Comprehensions are constructs that allow sequences to be built from other sequences.

Here’re some examples from List comprehensions in Python:

def palindromes(strings):
    return [s + s[::-1] for s in strings]

def starting_with(letter, names):
    return [name for name in names if name[0].lower() == letter.lower()]

JavaScript, however, decided to remove its support from standard in favour of filter/arrow/map functions.

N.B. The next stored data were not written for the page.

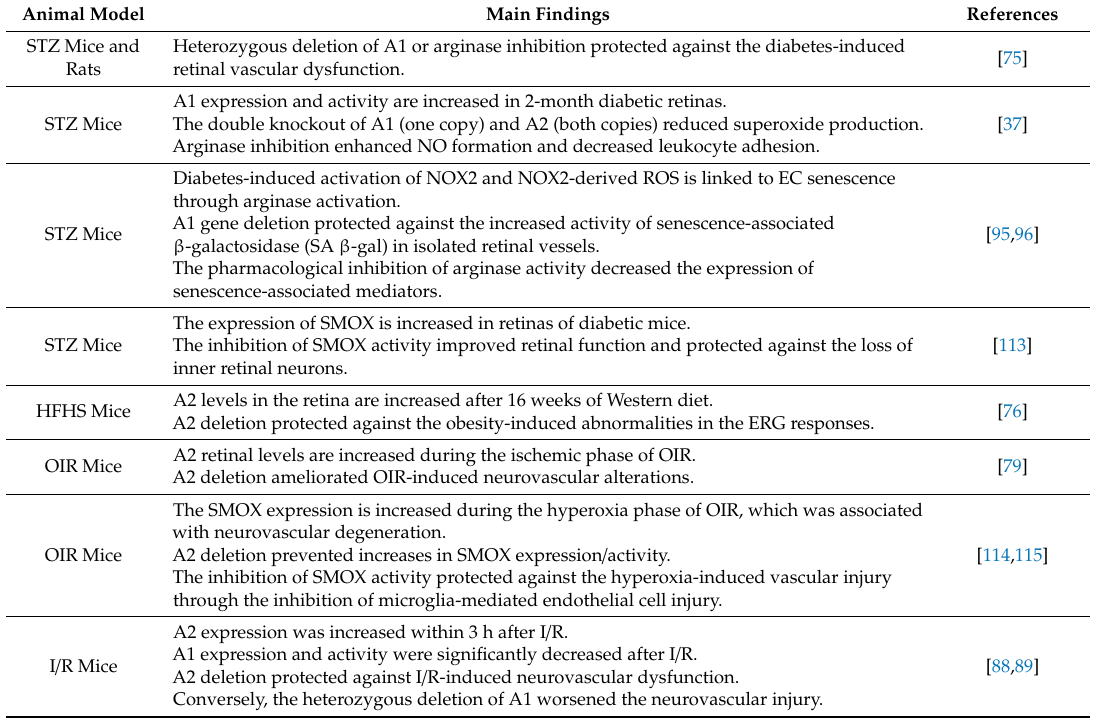
Table 1. Table summarizing the main findings about arginase and diabetic retinopathy (DR) in animal models of ischemic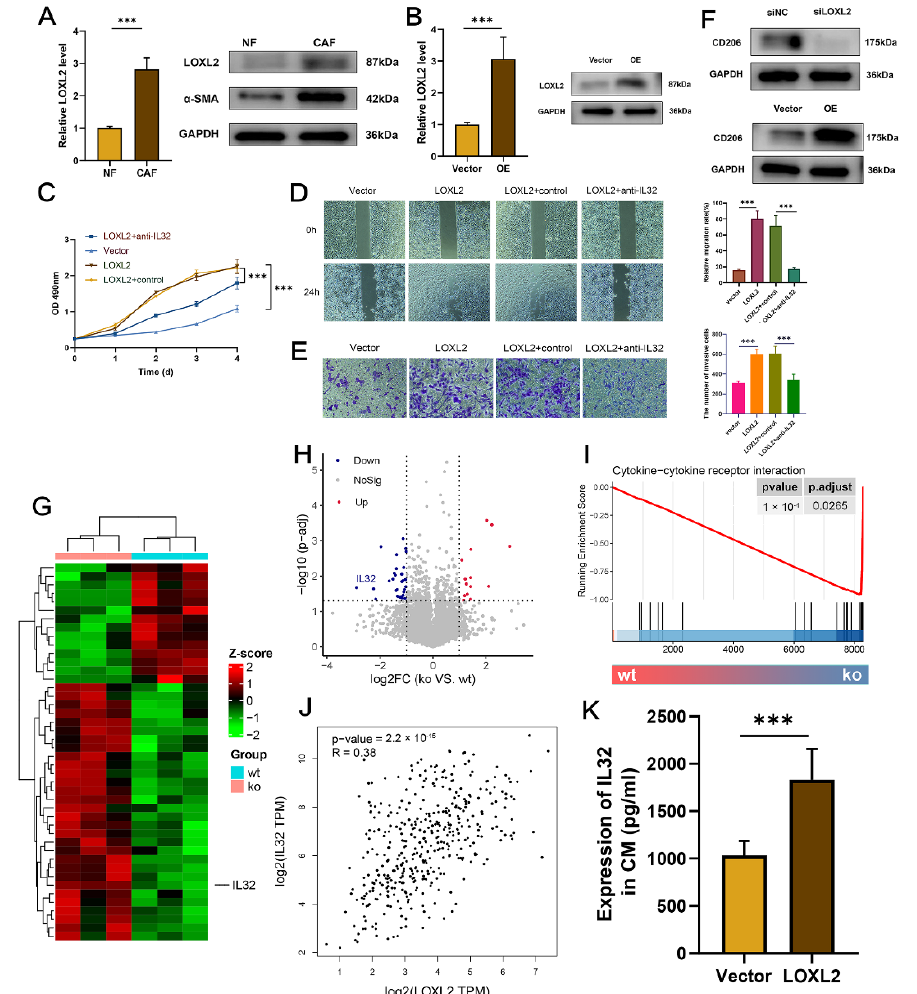
Figure 6. Upregulated LOXL2 in CAFs promoted the proliferation, migration, and metastasis of BCa cells: ( A ) LOXL2 and α -SMA were upregulated in CAFs at mRNA and protein levels. ( B ) qRT-PCR and WB verified the efficacy of overexpression. ( C ) CCK-8 assay demonstrated the pro-proliferation of LOXL2 in CAFs together with or without anti-IL32. ( D , E ) T24 cells were treated the same as in ( C ), and the wound-healing assay ( D ) and Transwell assay ( E ) were carried out to evaluate the migrative and invasive potentials of tumor cells. ( F ) CD206 protein level was affected by conditioned LOXL2. ( G , H ) IL32 was downregulated in the siLOXL2 group. Heatmap demonstrated the top DEGs of each group. The threshold for volcano plot was |log2FC| >1 and adj. p .Val. < 0.05. ( I ) Enriched term in siLOXL2 group. ( J ) Correlation between LOXL2 and IL32 (GEPIA, http://gepia.cancer-pku.cn/index.html, accessed on 9 December 2022). ( K ) ELISA demonstrated the IL32 protein expressions in the culture supernatant of CAFs with conditioned LOXL2. *** p <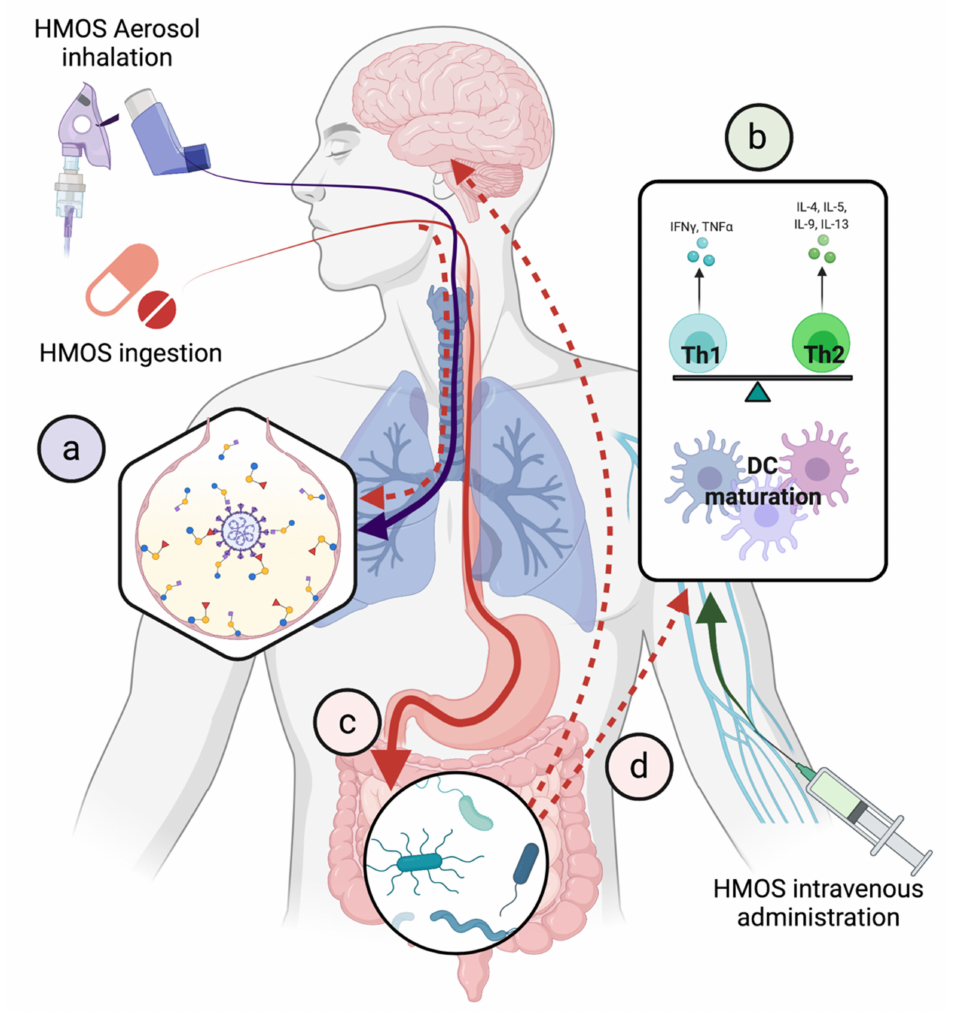
Figure 3. Proposed therapeutic applications of hMOS in COVID-19. ( a ) Aerosolized inhalation for prevention and/or treatment. ( b ) Intravenous administration for systemic anti-inflammation and immunomodulation. ( c ) Oral administration for prebiotic effects to restore gut dysbiosis which may mitigate chronic inflammation and neurological symptoms via gut-brain axis in long-COVID through ( d ) systemic absorption of ingested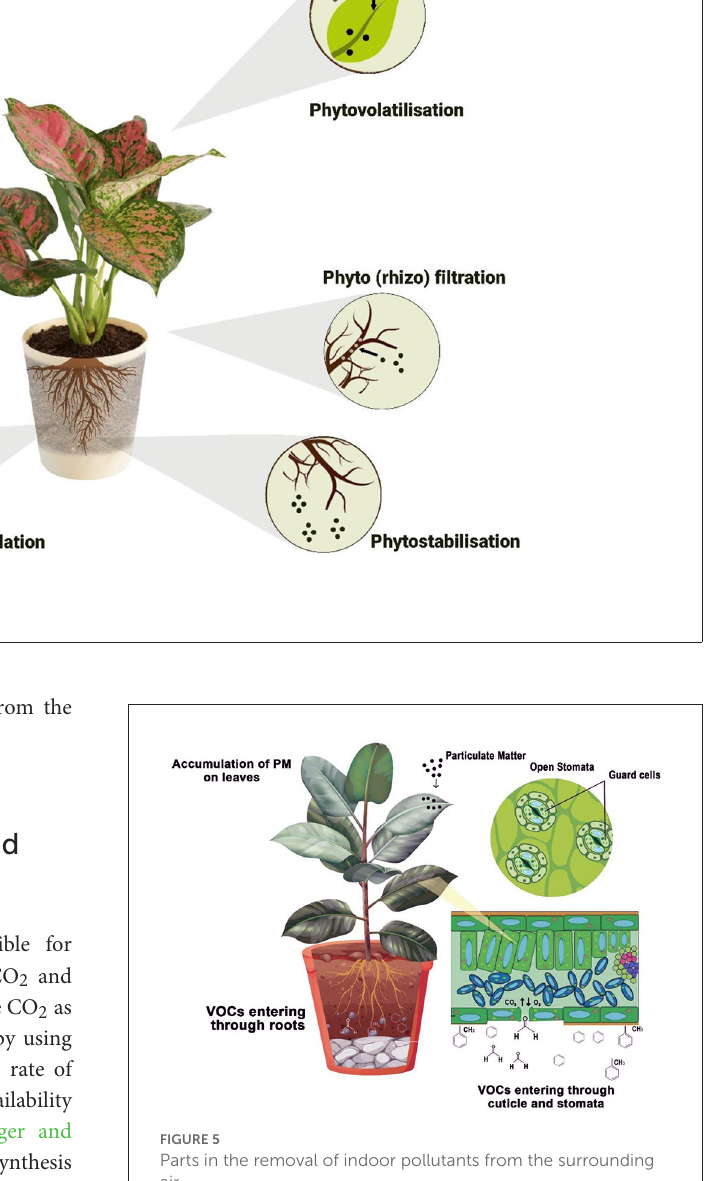
FIGURE5 Parts in the removal of indoor pollutants from the surrounding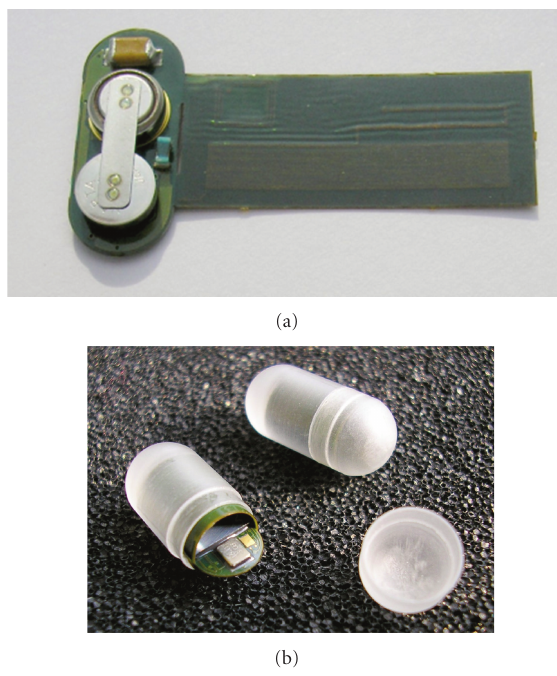
Figure 11: Structure of the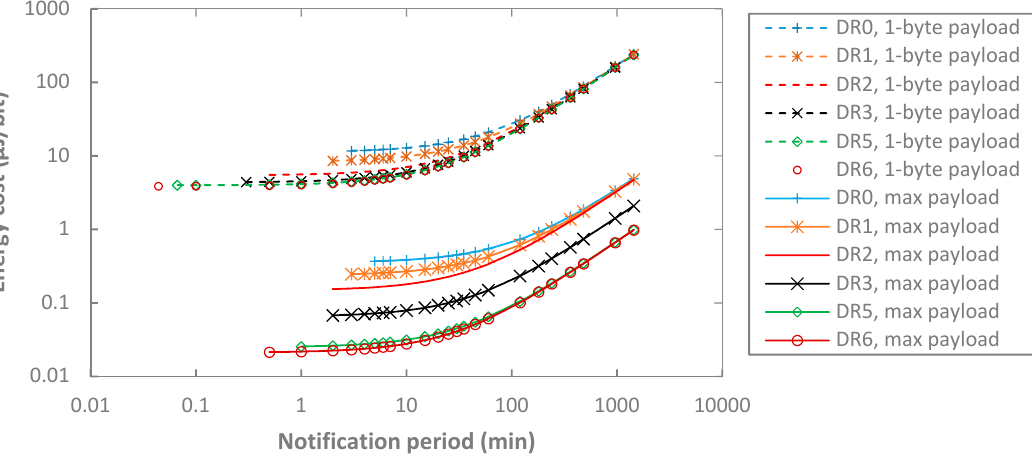
Figure 19. Energy cost of data delivery as a function of T Notif , for different DR settings, BER = 0, p coll = 0, and for 1-byte payload and maximum-sized payload that corresponds to each DR.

The array comprehensions syntax is non-standard and removed starting with Firefox 58. For future-facing usages, consider using Array.prototype.mapArray.prototype.filterarrow functions, and spread syntax.

MDN

Speaking of PHP RFC, that’s what we might get if RFC gets approved:

$gen = [for $list as $x if $x % 2 yield $x*2];

//equivalent to:

$gen = (function() use ($list) {
  foreach ($list as $x) {
    If ($x % 2) {
    yield $x * 2;
    }
  }
})();

Personally, I would vote in favour of this. Maybe, it’s nostalgia about Perl one-liners and how elegant you can solve some basic stuff. I think PHP needs this syntactic sugar, giving people choice of using closure calls and comprehensions.